Second Week's Impressions

Hello,

How inspired will students grow to be if they sense their instructor's high expectations and responsiveness for all of them? Does this have anything to do with the objectives which march painstakingly long and hardly find noticeable outcomes? Many shortcomings in our national ESL curriculum intensify the dilemma when they impede having a unifying framework that defines the general skills or abilities that should be exhibited by learners who finish one grade and step into another.

This week rendered me a bit inhibited to reduce the procedure of formulating instructional objectives into mere ABCD formulas. Thanks to critical pedagogy which lent me a hand in perceiving my objectives as parts of more complex statements of educational philosophy. It remains bewildering hence to recognize my role and part in adding shades to early predetermined outcomes. “One's philosophy is not best expressed in words; it is expressed in the choices one makes,Eleanor Roosevelt’s voices it out yet finds mere echoes in the empty rooms of designing sound syllabuses, techniques, and performance tasks which let our local curricular objectives walk and talk.

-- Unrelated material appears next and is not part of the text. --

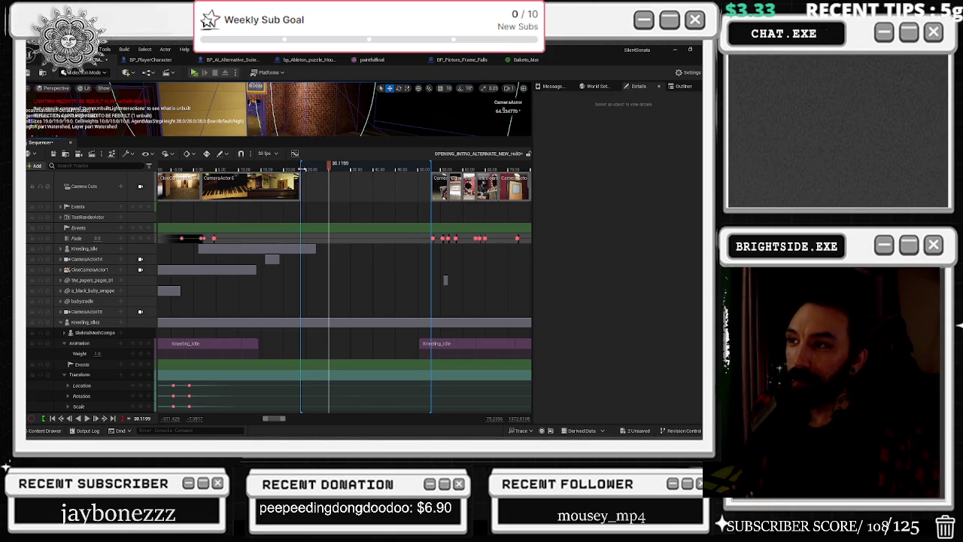
- Set the playhead to 32.0566 on the time ruler and save the intro sequence changes
right_click(404, 168)
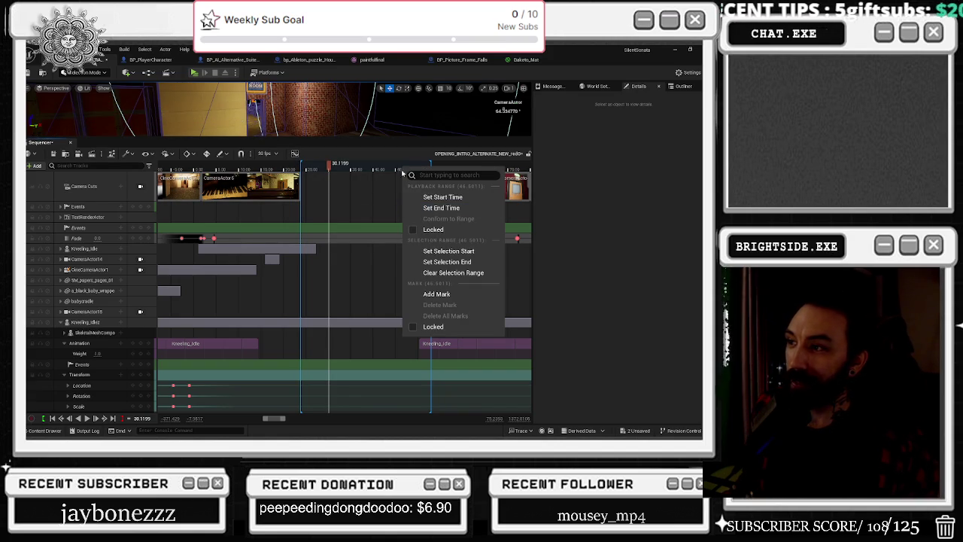
right_click(351, 171)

Another issue of concern for this week was how to employ straightforward web search methods to further reach out fruitful results. Thanks to Deborah Healey’s precious tech-tips. Now I can launch the safe and productive search with extra potentials to meet my expectations. Anyway, I have been thinking recently of what I can do (and how I can hence help my students) to rapidly and easily find information that is of authentic interest or value to me and them, without the need to battle through numerous extraneous web pages.

This course definitely offers "solutions" which are urgently calling for your pressing "problems", colleagues.

Hassan

Comments

  1. Hi Hassan

    I agree with your ideas here, especially about reducing objectives into formulas. However, more and more administrative needs are requiring such formulas from educators, at least in the US. I look at it as a necessary hurdle. Sometimes it actually does help me more clearly think out what I am doing. But overall I think many things students learn are beyond reductionist objectives.

    Most importantly, I am glad you are finding solutions to problems.